Cosa è successo a Salmo
Maurizio Pisciottu, questo il suo vero nome, era approdato da poco in Sicilia per le date del suo attesissimo tour estivo ma, nel corso della notte tra il 7 e l’8 agosto, è stato trasferito al pronto soccorso del Policlinico San Marco di Catania. Un imprevisto che ha generato non poca apprensione nel suoi tanti fan, pronti a vederlo esibirsi sul palco nei giorni successivi.
Tutto si è svolto in pochissimo tempo, proprio mentre la macchina organizzativa degli show era in piena attività nell’isola. Sebbene le cause mediche specifiche del ricovero d’urgenza non siano state rivelate, i tempestivi accertamenti e le cure prestate dal personale sanitario della struttura hanno permesso di stabilizzare rapidamente le condizioni del rapper.
Tutto risolto, per fortuna, tanto da consentirgli di rimettersi in piedi quasi immediatamente. È stato lo stesso Salmo a rassicurare i fan, condividendo una breve nota su Instagram: “Sicilia, io ci sono, non voglio tirarmi indietro. Ora sto meglio e da domani salirò di nuovo sul palco”, si legge, con un pensiero speciale e un ringraziamento a tutto il personale del pronto soccorso che si sono presi cura di lui.
Il tour in Sicilia prosegue, come da calendario. Salmo si esibisce domenica 9 agosto in occasione del Wave Music Festival nella splendida cornice di Villa Bellini a Catania, per poi spostarsi martedì 11 agosto al Velodromo di Palermo nell’ambito del Wave Summer Music.
L’inevitabile effetto déjà-vu
I fan siciliani di Salmo non hanno potuto fare a meno di ricordare quanto accaduto nel 2023. Anche in quel caso era estate e il rapper era impegnato nel suo tour ma, a causa di diversi problemi di salute che gli avevano provocato un vero e proprio crollo fisico, era stato costretto a fermare tutto, annullando le date.
Era stato un crescendo di spiacevoli “intoppi”. Nel mese di luglio era rimasto vittima di un brutto incidente domestico a Roma con una porta di vetro, riportando ferite profonde al braccio che avevano richiesto trenta punti di sutura e fatto temere il peggio.
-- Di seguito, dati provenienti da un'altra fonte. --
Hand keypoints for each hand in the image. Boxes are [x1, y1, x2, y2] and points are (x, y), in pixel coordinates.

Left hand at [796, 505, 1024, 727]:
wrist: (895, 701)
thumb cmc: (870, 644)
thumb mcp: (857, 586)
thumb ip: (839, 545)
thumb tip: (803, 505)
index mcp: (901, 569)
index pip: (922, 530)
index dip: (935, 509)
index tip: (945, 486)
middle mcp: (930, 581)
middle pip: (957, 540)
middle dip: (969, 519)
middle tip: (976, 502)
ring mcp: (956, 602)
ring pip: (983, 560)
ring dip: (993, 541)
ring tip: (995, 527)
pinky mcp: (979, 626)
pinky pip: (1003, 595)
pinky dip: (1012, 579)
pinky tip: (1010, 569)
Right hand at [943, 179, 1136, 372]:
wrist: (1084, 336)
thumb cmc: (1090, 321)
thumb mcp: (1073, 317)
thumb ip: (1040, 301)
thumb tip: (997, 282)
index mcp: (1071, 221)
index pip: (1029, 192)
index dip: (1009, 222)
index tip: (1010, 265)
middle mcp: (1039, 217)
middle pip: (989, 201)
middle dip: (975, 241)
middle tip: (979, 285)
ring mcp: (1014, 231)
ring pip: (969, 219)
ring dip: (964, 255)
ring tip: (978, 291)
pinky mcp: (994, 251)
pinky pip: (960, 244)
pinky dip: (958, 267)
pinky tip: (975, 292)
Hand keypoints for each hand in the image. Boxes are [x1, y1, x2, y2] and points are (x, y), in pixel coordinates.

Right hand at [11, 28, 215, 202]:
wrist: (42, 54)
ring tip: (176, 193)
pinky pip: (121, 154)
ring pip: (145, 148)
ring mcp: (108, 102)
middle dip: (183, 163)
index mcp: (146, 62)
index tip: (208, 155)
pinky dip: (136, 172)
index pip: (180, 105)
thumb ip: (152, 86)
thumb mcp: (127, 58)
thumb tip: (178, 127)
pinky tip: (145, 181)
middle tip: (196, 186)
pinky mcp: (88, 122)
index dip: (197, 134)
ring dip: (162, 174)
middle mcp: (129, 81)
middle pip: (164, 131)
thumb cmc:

Andando contro il parere dei medici e nonostante il grande dolore, Salmo aveva cercato di stringere i denti per non deludere il suo pubblico ma, dopo la performance al Red Valley Festival di Olbia, non ce l’aveva fatta: stanchezza, stress, febbre, problemi alla gola, oltre alle medicine che era costretto ad assumere in quel momento, gli avevano provocato un vero e proprio collasso fisico.
“Devo dire che l’ultimo mese è stato devastante. Tra video, concerti, 30 punti di sutura, 2 giri di antibiotico, cali di pressione, laringite e febbre non so come ho fatto a stare in piedi”, aveva scritto in quell’occasione, annunciando la cancellazione di diverse date, inclusi i recuperi previsti a Palermo e a Catania.